SBUX rose 1.2 percent after reporting third-quarter financial results that beat Wall Street’s expectations. The sale of soft drinks and food was cited as a success factor for the company. In June, it endorsed the stock, saying its actions reflected the worst inflationary impact on its earnings. The stock had risen 13% since the choice was made on June 23, when it was first released.
Analysts’ expectations for second-quarter booking growth were missed by Airbnb (ABNB) by 4%.
For the second quarter, CVS Health (CVS) beat earnings expectations and raised its full-year outlook, resulting in a 4.3% rise in its share price.
When Under Armor (UAA) reported 3 cents a share on sales of $1.35 billion, the company missed analyst forecasts by $1.34 billion; shares rose 3.4%. The company lowered its earnings forecast for fiscal 2023, citing more product advertising and a stronger currency. Earlier this year, analysts endorsed the stock, saying the company’s decision to focus on fewer goods should help it boost its profit margin. Since the suggestion, the share price has dropped 38%.
After a quarterly loss of 11 cents per share, Match Group’s (MTCH) stock fell 21% as the company reported revenue of $795 million, far below expectations of $804 million. In its midpoint forecast, the company expects revenues of $795 million, representing no gain over the previous year.
Shares in an electric car and battery systems maker Proterra (PTRA) jumped 5.3 percent after the company reported a loss of 18 cents a share, less than forecasts for a 38-cent loss on U.S. revenue. $74.6 million, above expectations of $70.3 million.
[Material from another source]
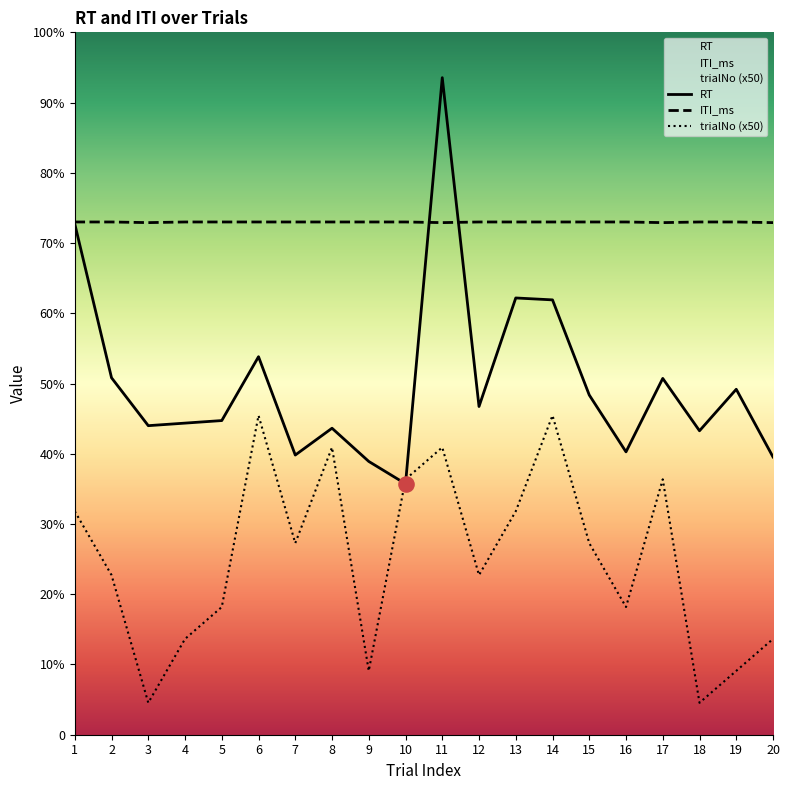

At which category is the sum across all series the highest?

11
According to analysts, increasing the use of electric cars will help Proterra, which was suggested in January this year. However, since the January 7 recommendation, the stock has fallen 36%.
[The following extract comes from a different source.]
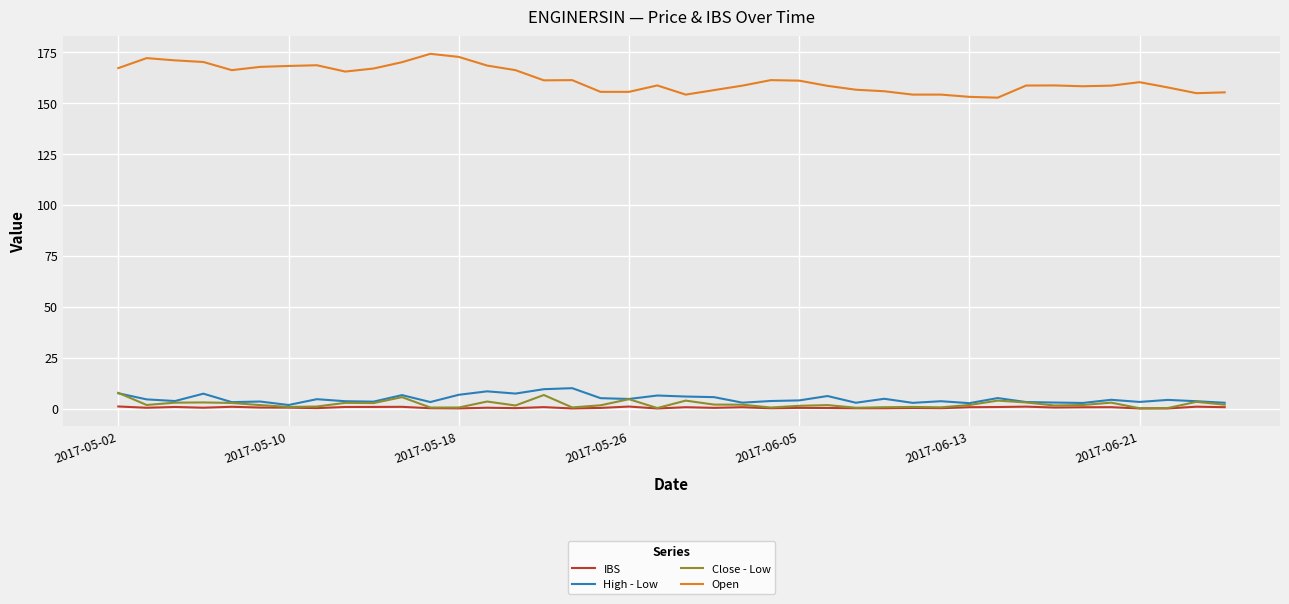

What are all the series names shown in the legend?

IBS, High - Low, Close - Low, Open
After the deal posted earnings of $1.93 per share, beating projections of $1.88, with revenues of $1.45 billion above expectations, FMC (FMC) shares rose 0.1 % in negotiations. To offset the rising expenses, the company raised farmers’ prices of its pesticide products. According to analysts, FMC will raise prices to cover its costs in March. Since the March 10 call, the stock has risen 12%.